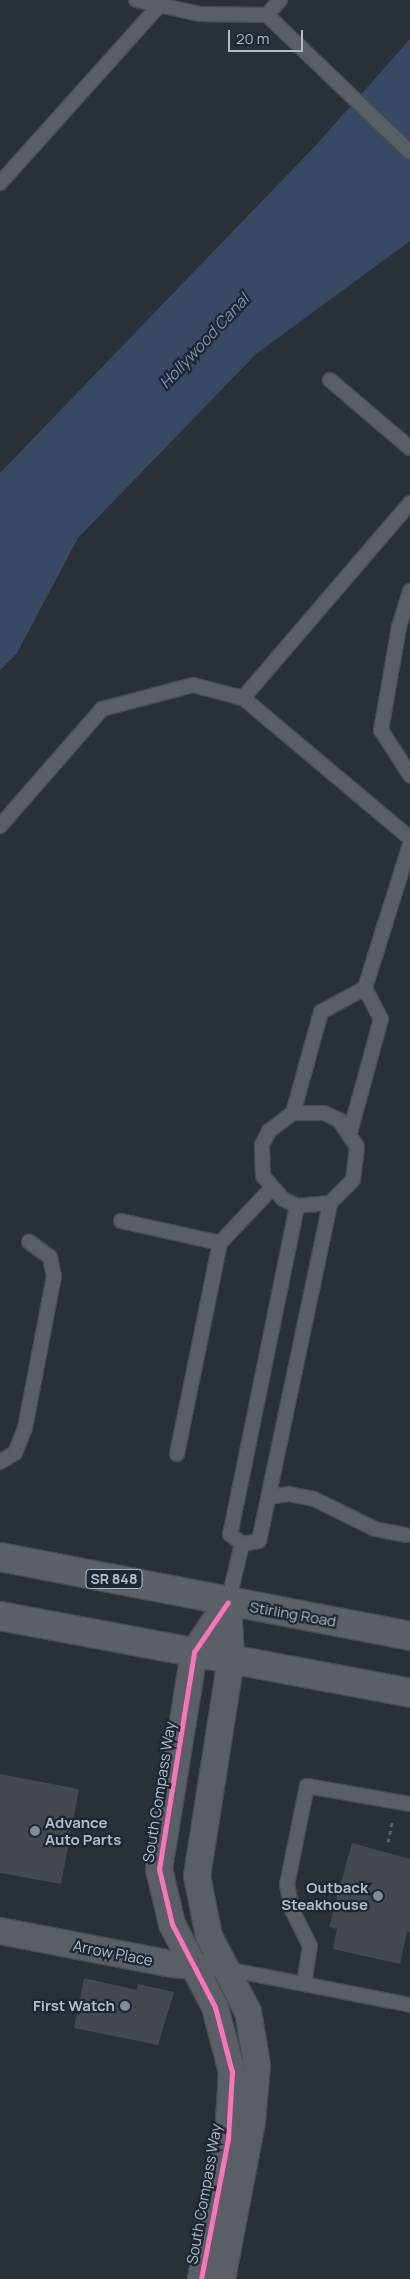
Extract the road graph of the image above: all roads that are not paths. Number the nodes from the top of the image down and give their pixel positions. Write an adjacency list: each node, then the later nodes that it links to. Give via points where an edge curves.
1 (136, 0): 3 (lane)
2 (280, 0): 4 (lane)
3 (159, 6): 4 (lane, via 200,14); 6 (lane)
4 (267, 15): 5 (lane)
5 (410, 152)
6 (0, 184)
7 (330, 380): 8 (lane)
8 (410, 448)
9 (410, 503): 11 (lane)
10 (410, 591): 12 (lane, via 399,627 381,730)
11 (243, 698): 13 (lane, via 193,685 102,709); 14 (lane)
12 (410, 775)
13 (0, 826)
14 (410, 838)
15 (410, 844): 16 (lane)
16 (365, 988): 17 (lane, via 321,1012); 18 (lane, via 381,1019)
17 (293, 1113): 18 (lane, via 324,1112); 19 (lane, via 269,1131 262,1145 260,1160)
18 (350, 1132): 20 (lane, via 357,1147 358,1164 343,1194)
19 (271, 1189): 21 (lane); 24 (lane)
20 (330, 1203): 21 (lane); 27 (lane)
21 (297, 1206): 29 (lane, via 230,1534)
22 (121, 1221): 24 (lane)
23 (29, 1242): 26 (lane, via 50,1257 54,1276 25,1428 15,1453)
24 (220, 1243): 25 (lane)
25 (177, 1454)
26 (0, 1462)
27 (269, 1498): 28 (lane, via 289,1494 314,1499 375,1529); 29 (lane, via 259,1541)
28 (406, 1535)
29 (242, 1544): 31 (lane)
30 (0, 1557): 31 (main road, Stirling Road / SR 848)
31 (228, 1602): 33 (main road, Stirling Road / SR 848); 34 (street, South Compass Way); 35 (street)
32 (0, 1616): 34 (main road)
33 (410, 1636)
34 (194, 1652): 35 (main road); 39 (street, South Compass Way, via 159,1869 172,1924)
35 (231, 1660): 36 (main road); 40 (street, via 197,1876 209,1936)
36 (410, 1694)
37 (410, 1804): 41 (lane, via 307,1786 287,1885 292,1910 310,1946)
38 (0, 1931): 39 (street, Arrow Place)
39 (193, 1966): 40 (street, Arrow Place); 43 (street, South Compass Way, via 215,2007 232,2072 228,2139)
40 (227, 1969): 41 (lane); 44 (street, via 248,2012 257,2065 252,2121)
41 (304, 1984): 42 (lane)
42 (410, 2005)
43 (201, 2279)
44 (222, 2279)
---
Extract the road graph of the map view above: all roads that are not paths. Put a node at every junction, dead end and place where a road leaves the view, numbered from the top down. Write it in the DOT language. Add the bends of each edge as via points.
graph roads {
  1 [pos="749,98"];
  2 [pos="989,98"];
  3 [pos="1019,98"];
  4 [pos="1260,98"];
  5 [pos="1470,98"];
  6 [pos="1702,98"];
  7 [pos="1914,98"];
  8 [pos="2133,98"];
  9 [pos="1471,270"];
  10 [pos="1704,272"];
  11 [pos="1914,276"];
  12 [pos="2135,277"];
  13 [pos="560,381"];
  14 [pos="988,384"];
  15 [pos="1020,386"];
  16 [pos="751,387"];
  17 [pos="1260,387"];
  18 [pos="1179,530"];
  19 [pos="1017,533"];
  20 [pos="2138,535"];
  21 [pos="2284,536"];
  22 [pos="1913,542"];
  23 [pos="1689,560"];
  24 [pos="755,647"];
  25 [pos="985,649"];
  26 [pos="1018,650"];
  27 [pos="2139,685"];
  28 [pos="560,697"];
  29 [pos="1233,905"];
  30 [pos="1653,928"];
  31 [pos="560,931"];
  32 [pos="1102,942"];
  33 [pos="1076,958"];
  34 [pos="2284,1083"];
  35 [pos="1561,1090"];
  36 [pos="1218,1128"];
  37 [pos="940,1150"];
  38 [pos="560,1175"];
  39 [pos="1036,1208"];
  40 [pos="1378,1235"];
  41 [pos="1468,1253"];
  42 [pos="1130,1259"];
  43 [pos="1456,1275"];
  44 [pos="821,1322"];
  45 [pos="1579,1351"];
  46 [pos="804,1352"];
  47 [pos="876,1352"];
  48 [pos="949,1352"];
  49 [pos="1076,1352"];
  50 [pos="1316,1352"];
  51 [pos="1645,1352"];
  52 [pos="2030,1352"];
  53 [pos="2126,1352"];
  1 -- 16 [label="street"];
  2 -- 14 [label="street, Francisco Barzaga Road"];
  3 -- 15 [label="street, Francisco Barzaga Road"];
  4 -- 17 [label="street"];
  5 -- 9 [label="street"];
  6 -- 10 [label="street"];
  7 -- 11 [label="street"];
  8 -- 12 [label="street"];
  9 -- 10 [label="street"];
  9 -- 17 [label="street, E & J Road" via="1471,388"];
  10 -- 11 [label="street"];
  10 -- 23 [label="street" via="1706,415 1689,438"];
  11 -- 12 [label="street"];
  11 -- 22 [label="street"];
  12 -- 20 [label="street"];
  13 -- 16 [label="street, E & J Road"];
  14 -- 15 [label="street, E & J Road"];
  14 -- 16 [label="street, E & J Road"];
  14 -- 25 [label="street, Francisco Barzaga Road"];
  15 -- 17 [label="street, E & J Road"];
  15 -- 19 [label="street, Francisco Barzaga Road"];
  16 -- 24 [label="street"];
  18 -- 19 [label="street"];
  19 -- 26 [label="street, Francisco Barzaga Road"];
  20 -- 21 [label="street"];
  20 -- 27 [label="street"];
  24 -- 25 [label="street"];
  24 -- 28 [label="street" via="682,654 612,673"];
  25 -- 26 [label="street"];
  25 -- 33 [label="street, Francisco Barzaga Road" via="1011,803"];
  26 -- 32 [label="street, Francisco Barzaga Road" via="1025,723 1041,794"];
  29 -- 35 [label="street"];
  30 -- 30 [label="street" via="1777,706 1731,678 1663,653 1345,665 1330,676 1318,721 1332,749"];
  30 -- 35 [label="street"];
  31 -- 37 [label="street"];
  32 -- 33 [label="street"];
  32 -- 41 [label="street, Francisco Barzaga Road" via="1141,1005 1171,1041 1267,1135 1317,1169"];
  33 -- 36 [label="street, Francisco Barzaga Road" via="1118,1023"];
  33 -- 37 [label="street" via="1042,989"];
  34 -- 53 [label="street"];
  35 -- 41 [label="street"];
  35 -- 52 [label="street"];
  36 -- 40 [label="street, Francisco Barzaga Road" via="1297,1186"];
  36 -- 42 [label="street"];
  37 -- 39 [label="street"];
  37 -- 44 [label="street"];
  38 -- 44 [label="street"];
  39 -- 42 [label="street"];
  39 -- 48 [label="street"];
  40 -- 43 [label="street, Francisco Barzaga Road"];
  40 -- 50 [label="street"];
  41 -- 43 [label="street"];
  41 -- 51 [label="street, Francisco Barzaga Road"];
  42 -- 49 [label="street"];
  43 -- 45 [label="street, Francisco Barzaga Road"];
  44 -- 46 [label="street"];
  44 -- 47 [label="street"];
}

--- YOUR GOAL ---
In the entries above, identify every line with the word "down". Copy those lines.

--- OUTPUT OF THE TASK ---
Extract the road graph of the image above: all roads that are not paths. Number the nodes from the top of the image down and give their pixel positions. Write an adjacency list: each node, then the later nodes that it links to. Give via points where an edge curves.
Extract the road graph of the map view above: all roads that are not paths. Put a node at every junction, dead end and place where a road leaves the view, numbered from the top down. Write it in the DOT language. Add the bends of each edge as via points.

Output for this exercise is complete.